**Request**
Can you rewrite the lines of the material below, swapping "Weekly" for "Monthly" and leaving everything else as it is, with the pictures left out?

**Excerpted records**
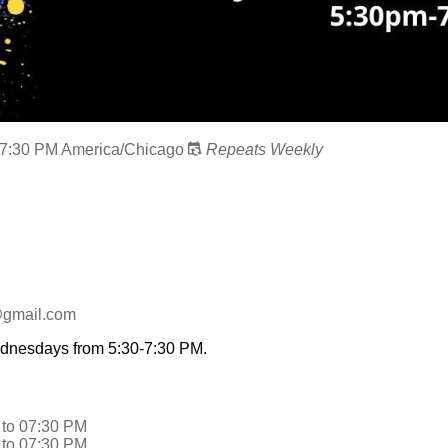
7:30 PM
America/Chicago
Repeats Weekly
@gmail.com
ednesdays from 5:30-7:30 PM.
to
07:30 PM
to
07:30 PM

**Answer space**
7:30 PM
America/Chicago
Repeats Monthly
@gmail.com
ednesdays from 5:30-7:30 PM.
to
07:30 PM
to
07:30 PM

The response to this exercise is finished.